Fast closed-loop controllers on the MCU?

I’m working on a project to control the printing process based on sensor signals and to do so I need to control the E and/or Z axes rapidly based on sensor feedback.

I want to do a lot of things with this, but one representative example is controlling the plastic flow based on Z force on the tool to get denser solid infill, particularly at the interface between infill and complex perimeters (eg avoiding voids at the roots of gear teeth).

We have a proof of concept that works OK at the klippy level but the control signal has to wait for the whole motion queue before any commands can take effect so it’s super slow.

This is an unfortunately open ended question, but does anyone see a way to cleanly mix fast feedback control on the MCU with klipper’s beautiful look-ahead planned-on-the-pi architecture?

The two paths that I’ve thought of so far are:

  • Inject extra steps into the stepper queue on the MCU. IE add a “live offset” variable for each stepper object which can be written to by other MCU objects such as a feedback controller, and during the handling of each step event check if the commanded live offset and the current live offset differ, and interleave extra steps in whichever direction as soon as feasible to close that gap. If done well this could maybe be used to make SET_GCODE_OFFSET respond near-instantly, which would be a cool bonus.

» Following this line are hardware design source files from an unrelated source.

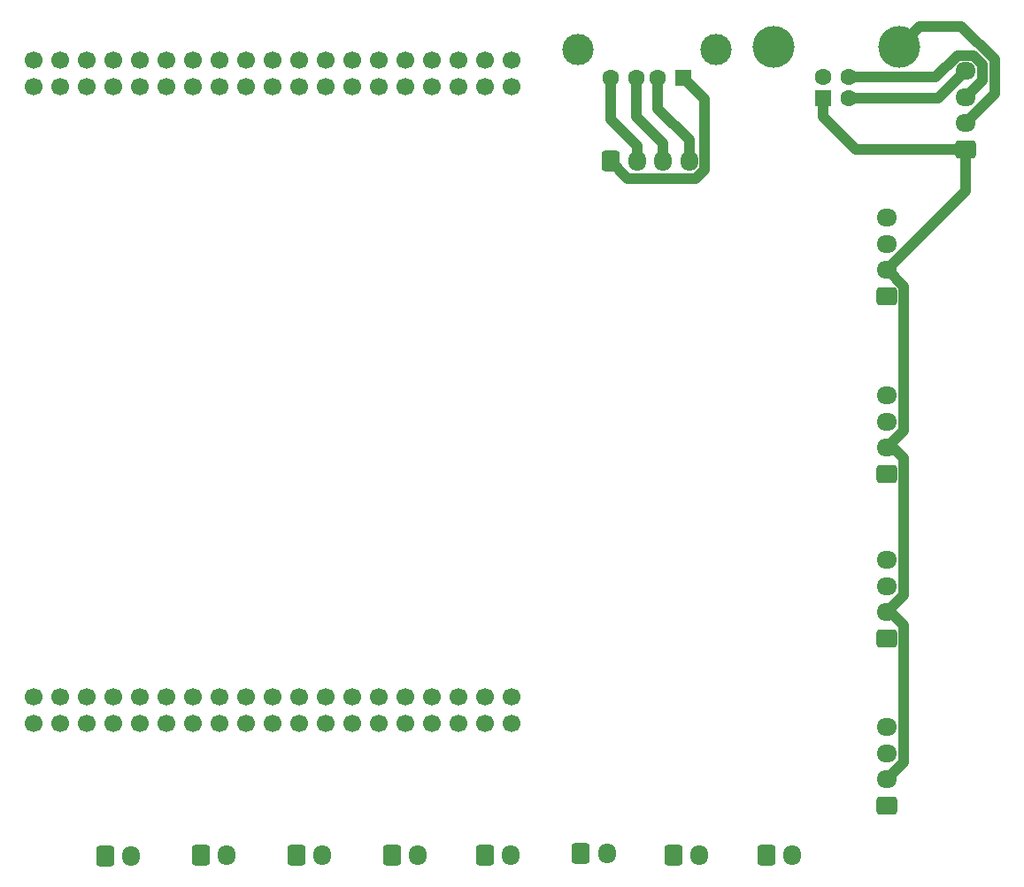
<source format=gbl>
%TF.GenerationSoftware,KiCad,Pcbnew,7.0.2*%
%TF.CreationDate,2024-08-11T10:44:14+09:00*%
%TF.ProjectId,sensor_v3,73656e73-6f72-45f7-9633-2e6b69636164,rev?*%
%TF.SameCoordinates,Original*%
%TF.FileFunction,Copper,L2,Bot*%
%TF.FilePolarity,Positive*%
%FSLAX46Y46*%
G04 Gerber Fmt 4.6, Leading zero omitted, Abs format (unit mm)*
G04 Created by KiCad (PCBNEW 7.0.2) date 2024-08-11 10:44:14*
%MOMM*%
%LPD*%
G01*
G04 APERTURE LIST*
G04 Aperture macros list*
%AMRoundRect*
0 Rectangle with rounded corners*
0 $1 Rounding radius*
0 $2 $3 $4 $5 $6 $7 $8 $9 X,Y pos of 4 corners*
0 Add a 4 corners polygon primitive as box body*
4,1,4,$2,$3,$4,$5,$6,$7,$8,$9,$2,$3,0*
0 Add four circle primitives for the rounded corners*
1,1,$1+$1,$2,$3*
1,1,$1+$1,$4,$5*
1,1,$1+$1,$6,$7*
1,1,$1+$1,$8,$9*
0 Add four rect primitives between the rounded corners*
20,1,$1+$1,$2,$3,$4,$5,0*
20,1,$1+$1,$4,$5,$6,$7,0*
20,1,$1+$1,$6,$7,$8,$9,0*
20,1,$1+$1,$8,$9,$2,$3,0*%
G04 Aperture macros list end*
%TA.AperFunction,ComponentPad*%
%ADD10RoundRect,0.250000X0.725000X-0.600000X0.725000X0.600000X-0.725000X0.600000X-0.725000X-0.600000X0*%
%TD*%
%TA.AperFunction,ComponentPad*%
%ADD11O,1.950000X1.700000*%
%TD*%
%TA.AperFunction,ComponentPad*%
%ADD12RoundRect,0.250000X-0.600000X-0.725000X0.600000X-0.725000X0.600000X0.725000X-0.600000X0.725000X0*%
%TD*%
%TA.AperFunction,ComponentPad*%
%ADD13O,1.700000X1.950000*%
%TD*%
%TA.AperFunction,ComponentPad*%
%ADD14R,1.600000X1.500000*%
%TD*%
%TA.AperFunction,ComponentPad*%
%ADD15C,1.600000*%
%TD*%
%TA.AperFunction,ComponentPad*%
%ADD16C,3.000000*%
%TD*%
%TA.AperFunction,ComponentPad*%
%ADD17R,1.600000X1.600000*%
%TD*%
%TA.AperFunction,ComponentPad*%
%ADD18C,4.000000*%
%TD*%
%TA.AperFunction,ComponentPad*%
%ADD19C,1.700000*%
%TD*%
%TA.AperFunction,Conductor*%
%ADD20C,1.000000*%
%TD*%
G04 APERTURE END LIST*
D10*
%TO.P,J5,1,Pin_1*%
%TO.N,A0*%
X206352000Y-115510000D03*
D11*
%TO.P,J5,2,Pin_2*%
%TO.N,+5V*%
X206352000Y-113010000D03*
%TO.P,J5,3,Pin_3*%
%TO.N,A1*%
X206352000Y-110510000D03*
%TO.P,J5,4,Pin_4*%
%TO.N,GND*%
X206352000Y-108010000D03*
%TD*%
D12*
%TO.P,J9,1,Pin_1*%
%TO.N,GND*%
X131592000Y-120327330D03*
D13*
%TO.P,J9,2,Pin_2*%
%TO.N,B15*%
X134092000Y-120327330D03*
%TD*%
D12*
%TO.P,J3,1,Pin_1*%
%TO.N,GND*%
X177078000Y-120142000D03*
D13*
%TO.P,J3,2,Pin_2*%
%TO.N,A6*%
X179578000Y-120142000D03*
%TD*%
D14*
%TO.P,J11,1,VBUS*%
%TO.N,+5V*%
X186922000Y-45890000D03*
D15*
%TO.P,J11,2,D-*%
%TO.N,A10*%
X184422000Y-45890000D03*
%TO.P,J11,3,D+*%
%TO.N,A9*%
X182422000Y-45890000D03*
%TO.P,J11,4,GND*%
%TO.N,GND*%
X179922000Y-45890000D03*
D16*
%TO.P,J11,5,Shield*%
X189992000Y-43180000D03*
X176852000Y-43180000D03*
%TD*%
D10*
%TO.P,J14,1,Pin_1*%
%TO.N,+5V*%
X213868000Y-52712000D03*
D11*
%TO.P,J14,2,Pin_2*%
%TO.N,GND*%
X213868000Y-50212000D03*
%TO.P,J14,3,Pin_3*%
%TO.N,C11*%
X213868000Y-47712000D03*
%TO.P,J14,4,Pin_4*%
%TO.N,C10*%
X213868000Y-45212000D03*
%TD*%
D12*
%TO.P,J2,1,Pin_1*%
%TO.N,GND*%
X159024000Y-120290000D03*
D13*
%TO.P,J2,2,Pin_2*%
%TO.N,A8*%
X161524000Y-120290000D03*
%TD*%
D10*
%TO.P,J8,1,Pin_1*%
%TO.N,C6*%
X206332000Y-66760000D03*
D11*
%TO.P,J8,2,Pin_2*%
%TO.N,+5V*%
X206332000Y-64260000D03*
%TO.P,J8,3,Pin_3*%
%TO.N,C7*%
X206332000Y-61760000D03*
%TO.P,J8,4,Pin_4*%
%TO.N,GND*%
X206332000Y-59260000D03*
%TD*%
D12*
%TO.P,J4,1,Pin_1*%
%TO.N,GND*%
X194838000Y-120290000D03*
D13*
%TO.P,J4,2,Pin_2*%
%TO.N,B8*%
X197338000Y-120290000D03*
%TD*%
D17*
%TO.P,J12,1,VBUS*%
%TO.N,+5V*%
X200268000Y-47786000D03*
D15*
%TO.P,J12,2,D-*%
%TO.N,C10*%
X202768000Y-47786000D03*
%TO.P,J12,3,D+*%
%TO.N,C11*%
X202768000Y-45786000D03*
%TO.P,J12,4,GND*%
%TO.N,GND*%
X200268000Y-45786000D03*
D18*
%TO.P,J12,5,Shield*%
X195518000Y-42926000D03*
X207518000Y-42926000D03*
%TD*%
D12*
%TO.P,J13,1,Pin_1*%
%TO.N,+5V*%
X179952000Y-53848000D03*
D13*
%TO.P,J13,2,Pin_2*%
%TO.N,GND*%
X182452000Y-53848000D03*
%TO.P,J13,3,Pin_3*%
%TO.N,A9*%
X184952000Y-53848000D03*
%TO.P,J13,4,Pin_4*%
%TO.N,A10*%
X187452000Y-53848000D03*
%TD*%
D12*
%TO.P,J15,1,Pin_1*%
%TO.N,GND*%
X149880000Y-120290000D03*
D13*
%TO.P,J15,2,Pin_2*%
%TO.N,A11*%
X152380000Y-120290000D03*
%TD*%
D12*
%TO.P,J1,1,Pin_1*%
%TO.N,GND*%
X140736000Y-120290000D03*
D13*
%TO.P,J1,2,Pin_2*%
%TO.N,B14*%
X143236000Y-120290000D03*
%TD*%
D12*
%TO.P,J16,1,Pin_1*%
%TO.N,GND*%
X167914000Y-120290000D03*
D13*
%TO.P,J16,2,Pin_2*%
%TO.N,A7*%
X170414000Y-120290000D03*
%TD*%
D10*
%TO.P,J6,1,Pin_1*%
%TO.N,B3*%
X206352000Y-99510000D03*
D11*
%TO.P,J6,2,Pin_2*%
%TO.N,+5V*%
X206352000Y-97010000D03*
%TO.P,J6,3,Pin_3*%
%TO.N,A5*%
X206352000Y-94510000D03*
%TO.P,J6,4,Pin_4*%
%TO.N,GND*%
X206352000Y-92010000D03*
%TD*%
D12*
%TO.P,J17,1,Pin_1*%
%TO.N,GND*%
X185948000Y-120290000D03*
D13*
%TO.P,J17,2,Pin_2*%
%TO.N,B9*%
X188448000Y-120290000D03*
%TD*%
D10*
%TO.P,J7,1,Pin_1*%
%TO.N,B6*%
X206352000Y-83760000D03*
D11*
%TO.P,J7,2,Pin_2*%
%TO.N,+5V*%
X206352000Y-81260000D03*
%TO.P,J7,3,Pin_3*%
%TO.N,B7*%
X206352000Y-78760000D03*
%TO.P,J7,4,Pin_4*%
%TO.N,GND*%
X206352000Y-76260000D03*
%TD*%
D19*
%TO.P,U1,1,RESET*%
%TO.N,unconnected-(U1-RESET-Pad1)*%
X139954000Y-105156000D03*
%TO.P,U1,2,BOOT0*%
%TO.N,unconnected-(U1-BOOT0-Pad2)*%
X132334000Y-107696000D03*
%TO.P,U1,3,IOREF*%
%TO.N,unconnected-(U1-IOREF-Pad3)*%
X137414000Y-105156000D03*
%TO.P,U1,4,AVDD*%
%TO.N,unconnected-(U1-AVDD-Pad4)*%
X132334000Y-46736000D03*
%TO.P,U1,5,VDD*%
%TO.N,unconnected-(U1-VDD-Pad5)*%
X129794000Y-107696000D03*
%TO.P,U1,6,VBAT*%
%TO.N,unconnected-(U1-VBAT-Pad6)*%
X165354000Y-107696000D03*
%TO.P,U1,7,VIN*%
%TO.N,unconnected-(U1-VIN-Pad7)*%
X152654000Y-105156000D03*
%TO.P,U1,8,U5V*%
%TO.N,+5V*%
X132334000Y-44196000D03*
%TO.P,U1,9,E5V*%
X129794000Y-105156000D03*
%TO.P,U1,10,+5V*%
X145034000Y-105156000D03*
%TO.P,U1,11,+3V3*%
%TO.N,unconnected-(U1-+3V3-Pad11)*%
X142494000Y-105156000D03*
%TO.P,U1,12,PA0(TIM2_CH1/TIM5_CH1/UART4_TX)*%
%TO.N,A0*%
X157734000Y-105156000D03*
%TO.P,U1,13,PA1(TIM2_CH2/TIM5CH2/UART4_RX)*%
%TO.N,A1*%
X160274000Y-105156000D03*
%TO.P,U1,14,PA2(TIM2_CH3/TIM5_CH3/TIM9_CH1/USART2_TX)*%
%TO.N,A2*%
X167894000Y-46736000D03*
%TO.P,U1,15,PA3(TIM2_CH4/TIM5_CH4/TIM9_CH2/USART2_RX)*%
%TO.N,A3*%
X170434000Y-46736000D03*
%TO.P,U1,16,PA4*%
%TO.N,unconnected-(U1-PA4-Pad16)*%
X162814000Y-105156000D03*
%TO.P,U1,17,PA5(TIM2_CH1)*%
%TO.N,A5*%
X137414000Y-46736000D03*
%TO.P,U1,18,PA6(TIM3_CH1/TIM13_CH1)*%
%TO.N,A6*%
X139954000Y-46736000D03*
%TO.P,U1,19,PA7(TIM3_CH2/TIM14_CH1)*%
%TO.N,A7*%
X142494000Y-46736000D03*
%TO.P,U1,20,PA8(TIM1_CH1/12C3_SCL)*%
%TO.N,A8*%
X152654000Y-46736000D03*
%TO.P,U1,21,PA9(TIM1_CH2/USART1_TX)*%
%TO.N,A9*%
X150114000Y-46736000D03*
%TO.P,U1,22,PA10(TIM1_CH3/USART1_RX)*%
%TO.N,A10*%
X165354000Y-46736000D03*
%TO.P,U1,23,PA11(TIM1_CH4/CAN1_RX)*%
%TO.N,A11*%
X139954000Y-44196000D03*
%TO.P,U1,24,PA12(CAN1_TX)*%
%TO.N,unconnected-(U1-PA12(CAN1_TX)-Pad24)*%
X137414000Y-44196000D03*
%TO.P,U1,25,PA13(JTCK-SWDIO)*%
%TO.N,unconnected-(U1-PA13(JTCK-SWDIO)-Pad25)*%
X139954000Y-107696000D03*
%TO.P,U1,26,PA14(JTCK-SWCLK)*%
%TO.N,unconnected-(U1-PA14(JTCK-SWCLK)-Pad26)*%
X142494000Y-107696000D03*
%TO.P,U1,27,PA15(TIM2_CH1)*%
%TO.N,unconnected-(U1-PA15(TIM2_CH1)-Pad27)*%
X145034000Y-107696000D03*
%TO.P,U1,28,PD2(UART5_RX)*%
%TO.N,unconnected-(U1-PD2(UART5_RX)-Pad28)*%
X127254000Y-105156000D03*
%TO.P,U1,29,PH0*%
%TO.N,unconnected-(U1-PH0-Pad29)*%
X160274000Y-107696000D03*
%TO.P,U1,30,PH1*%
%TO.N,unconnected-(U1-PH1-Pad30)*%
X162814000Y-107696000D03*
%TO.P,U1,31,(TIM3_CH3)PB0*%
%TO.N,B0*%
X165354000Y-105156000D03*
%TO.P,U1,32,(TIM3_CH4)PB1*%
%TO.N,B1*%
X152654000Y-44196000D03*
%TO.P,U1,33,(TIM2_CH4)PB2*%
%TO.N,B2*%
X150114000Y-44196000D03*
%TO.P,U1,34,(TIM3_CH1/12C2_SDA)PB3*%
%TO.N,B3*%
X162814000Y-46736000D03*
%TO.P,U1,35,(TIM3_CH1/12C3_SDA)PB4*%
%TO.N,unconnected-(U1-(TIM3_CH1{slash}12C3_SDA)PB4-Pad35)*%
X157734000Y-46736000D03*
%TO.P,U1,36,(TIM3_CH2/CAN2_RX)PB5*%
%TO.N,unconnected-(U1-(TIM3_CH2{slash}CAN2_RX)PB5-Pad36)*%
X160274000Y-46736000D03*
%TO.P,U1,37,(TIM4_CH1/12C1_SCL/USART1_TX/CAN2_TX)PB6*%
%TO.N,B6*%
X145034000Y-46736000D03*
%TO.P,U1,38,(TIM4_CH2/12C1_SDA/USART1_RX)PB7*%
%TO.N,B7*%
X150114000Y-107696000D03*
%TO.P,U1,39,(TIM2_CH1/TIM4_CH3/TIM10_CH1/12C1_SCL/CAN1_RX)PB8*%
%TO.N,B8*%
X127254000Y-46736000D03*
%TO.P,U1,40,(TIM2_CH2/TIM4_CH4/TIM11_CH1/12C1_SDA/CAN1_TX)PB9*%
%TO.N,B9*%
X129794000Y-46736000D03*
%TO.P,U1,41,(TIM_2CH3/12C2_SCL/USART3_RX)PB10*%
%TO.N,unconnected-(U1-(TIM_2CH3{slash}12C2_SCL{slash}USART3_RX)PB10-Pad41)*%
X155194000Y-46736000D03*
%TO.P,U1,42,(CAN2_RX)PB12*%
%TO.N,unconnected-(U1-(CAN2_RX)PB12-Pad42)*%
X142494000Y-44196000D03*
%TO.P,U1,43,(CAN2_TX)PB13*%
%TO.N,unconnected-(U1-(CAN2_TX)PB13-Pad43)*%
X160274000Y-44196000D03*
%TO.P,U1,44,(TIM12_CH1)PB14*%
%TO.N,B14*%
X157734000Y-44196000D03*
%TO.P,U1,45,(TIM12_CH2)PB15*%
%TO.N,B15*%
X155194000Y-44196000D03*
%TO.P,U1,46,PC0(PB9)*%
%TO.N,Net-(U1-PC0(PB9))*%
X170434000Y-105156000D03*
%TO.P,U1,47,PC1(PB9)*%
%TO.N,Net-(U1-PC1(PB9))*%
X167894000Y-105156000D03*
%TO.P,U1,48,PC2*%
%TO.N,Net-(U1-PC2)*%
X167894000Y-107696000D03*
%TO.P,U1,49,PC3*%
%TO.N,Net-(U1-PC3)*%
X170434000Y-107696000D03*
%TO.P,U1,50,PC4*%
%TO.N,unconnected-(U1-PC4-Pad50)*%
X165354000Y-44196000D03*
%TO.P,U1,51,(USART3_RX)PC5*%
%TO.N,unconnected-(U1-(USART3_RX)PC5-Pad51)*%
X129794000Y-44196000D03*
%TO.P,U1,52,(TIM3_CH1/TIM8_CH1/USART6_TX)PC6*%
%TO.N,C6*%
X127254000Y-44196000D03*
%TO.P,U1,53,(TIM3_CH2/TIM8_CH2/USART6_RX)PC7*%
%TO.N,C7*%
X147574000Y-46736000D03*
%TO.P,U1,54,(TIM3_CH3/TIM8_CH3)PC8*%
%TO.N,C8*%
X124714000Y-44196000D03*
%TO.P,U1,55,(TIM3_CH4/TIM8_CH4/12C3_SDA)PC9*%
%TO.N,C9*%
X124714000Y-46736000D03*
%TO.P,U1,56,(USART3_TX/UART4_TX)PC10*%
%TO.N,C10*%
X124714000Y-107696000D03*
%TO.P,U1,57,(USART3_RX/UART4_RX)PC11*%
%TO.N,C11*%
X124714000Y-105156000D03*
%TO.P,U1,58,(12C2_SDA/UART5_TX)PC12*%
%TO.N,unconnected-(U1-(12C2_SDA{slash}UART5_TX)PC12-Pad58)*%
X127254000Y-107696000D03*
%TO.P,U1,59,PC13*%
%TO.N,unconnected-(U1-PC13-Pad59)*%
X152654000Y-107696000D03*
%TO.P,U1,60,PC14*%
%TO.N,unconnected-(U1-PC14-Pad60)*%
X155194000Y-107696000D03*
%TO.P,U1,61,PC15*%
%TO.N,unconnected-(U1-PC15-Pad61)*%
X157734000Y-107696000D03*
%TO.P,U1,62,GND*%
%TO.N,GND*%
X147574000Y-107696000D03*
X132334000Y-105156000D03*
X147574000Y-105156000D03*
X150114000Y-105156000D03*
X134874000Y-46736000D03*
X147574000Y-44196000D03*
X162814000Y-44196000D03*
%TO.P,U1,63*%
%TO.N,N/C*%
X137414000Y-107696000D03*
%TO.P,U1,64*%
X134874000Y-105156000D03*
%TO.P,U1,65*%
X134874000Y-107696000D03*
%TO.P,U1,66*%
X155194000Y-105156000D03*
%TO.P,U1,67*%
X134874000Y-44196000D03*
%TO.P,U1,68*%
X145034000Y-44196000D03*
%TO.P,U1,69*%
X167894000Y-44196000D03*
%TO.P,U1,70*%
X170434000Y-44196000D03*
%TD*%
D20*
%TO.N,GND*%
X179922000Y-49874000D02*
X182452000Y-52404000D01*
X216662000Y-44090260D02*
X216662000Y-47418000D01*
X209518000Y-40926000D02*
X213497740Y-40926000D01*
X182452000Y-52404000D02*
X182452000Y-53848000D01*
X213497740Y-40926000D02*
X216662000Y-44090260D01*
X216662000Y-47418000D02*
X213868000Y-50212000D01*
X179922000Y-45890000D02*
X179922000Y-49874000D01*
X207518000Y-42926000D02*
X209518000Y-40926000D01*
%TO.N,C6*%
X206332000Y-66760000D02*
X206290000Y-66802000D01*
%TO.N,C10*%
X211294000Y-47786000D02*
X202768000Y-47786000D01*
X213868000Y-45212000D02*
X211294000Y-47786000D01*
%TO.N,C11*%
X213120686Y-43709600D02*
X214651600Y-43709600D01*
X215495400Y-44553400D02*
X215495400Y-46084600D01*
X214651600Y-43709600D02*
X215495400Y-44553400D01*
X215495400Y-46084600D02*
X213868000Y-47712000D01*
X211044286Y-45786000D02*
X213120686Y-43709600D01*
X202768000Y-45786000D02*
X211044286Y-45786000D01*
%TO.N,+5V*%
X206352000Y-81260000D02*
X207979400Y-79632600D01*
X181579400Y-55475400D02*
X179952000Y-53848000D01*
X206990000Y-81260000D02*
X206352000Y-81260000D01*
X188954400Y-47922400D02*
X188954400Y-54631600D01*
X188954400Y-54631600D02*
X188110600Y-55475400D01*
X200268000Y-47786000D02*
X200268000Y-49586000D01*
X206738000Y-97010000D02*
X206352000Y-97010000D01*
X207979400Y-98251400D02*
X206738000Y-97010000D01*
X206332000Y-64260000D02*
X213868000Y-56724000D01*
X188110600Y-55475400D02*
X181579400Y-55475400D01*
X200268000Y-49586000D02*
X203394000Y-52712000D01*
X206352000Y-97010000D02*
X207979400Y-95382600D01*
X207979400Y-65806214D02*
X206433186Y-64260000D01*
X203394000Y-52712000D02*
X213868000Y-52712000D01*
X186922000Y-45890000D02*
X188954400Y-47922400D01*
X213868000Y-56724000D02*
X213868000Y-52712000D01*
X207979400Y-82249400D02*
X206990000Y-81260000D01*
X207979400Y-79632600D02*
X207979400Y-65806214D01*
X206352000Y-113010000D02*
X207979400Y-111382600D01*
X206433186Y-64260000D02*
X206332000Y-64260000D01*
X207979400Y-111382600D02*
X207979400Y-98251400D01*
X207979400Y-95382600D02*
X207979400Y-82249400D01*
%TO.N,A9*%
X184952000Y-52110000D02*
X184952000Y-53848000D01*
X182422000Y-45890000D02*
X182422000Y-49580000D01*
X182422000Y-49580000D02*
X184952000Y-52110000D01*
%TO.N,A10*%
X187452000Y-51816000D02*
X187452000Y-53848000D01*
X184422000Y-45890000D02*
X184422000Y-48786000D01*
X184422000Y-48786000D02*
X187452000Y-51816000D01*
%TD*%
M02*

</source>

But, this seems unlikely to work well (can you even inject steps into an existing schedule like that?), and very likely to break non-cartesian kinematics without a lot of work. It might be feasible specifically for the E axis though?

  • “Hand-off” control of a given stepper motor entirely to the closed loop controller, so there’s an open-loop control mode and a closed-loop control mode. IE we would add a command to disable the standard klippy-planned stepper controller and enable a MCU object which does step timing calculations based on the controller target, and then a second command would disable the feedback controller, transfer the current stepper position back to the MCUStepper, and restore open loop control.

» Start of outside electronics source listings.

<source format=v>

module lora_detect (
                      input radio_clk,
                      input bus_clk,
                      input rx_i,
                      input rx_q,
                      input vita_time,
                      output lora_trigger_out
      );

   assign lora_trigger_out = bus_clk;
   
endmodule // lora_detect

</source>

Like I said, super open ended question, but if there’s no clean solution here we might have to move this project back onto Marlin which would be a big loss on many other dimensions, so I wanted to get folks’ feedback.

Thanks,
-Nick

For what it is worth, I attempted the second option in the experimental mechaduino code ( Mechaduino experiment ). That is, I translated the step pulses into a “virtual position” on the micro-controller and then used a fixed frequency loop in the micro-controller to set the actual stepper position based on that “virtual position”.

In the more general case, I think the most important question is - what is the desired response time? Anything under 50ms and the logic likely needs to be written in C code on the micro-controller. A response time between 50-100ms may be possible to implement in C code on the host (eg, the “trsync” code used during “multi-mcu homing” is implemented as a mix of C code on the host and micro-controller - it maintains a maximum of 25ms latency for overshoot). For response times above 100ms there is a good chance regular host Python code can be used.

The lookahead queue currently tries to stay 2 seconds ahead. It should be possible to reduce that - 1 second should be fine, and 500ms is likely achievable with a reasonable host computer (eg, rpi3 or faster).

So, there are options depending on the required response time and the amount of development effort one is willing to invest.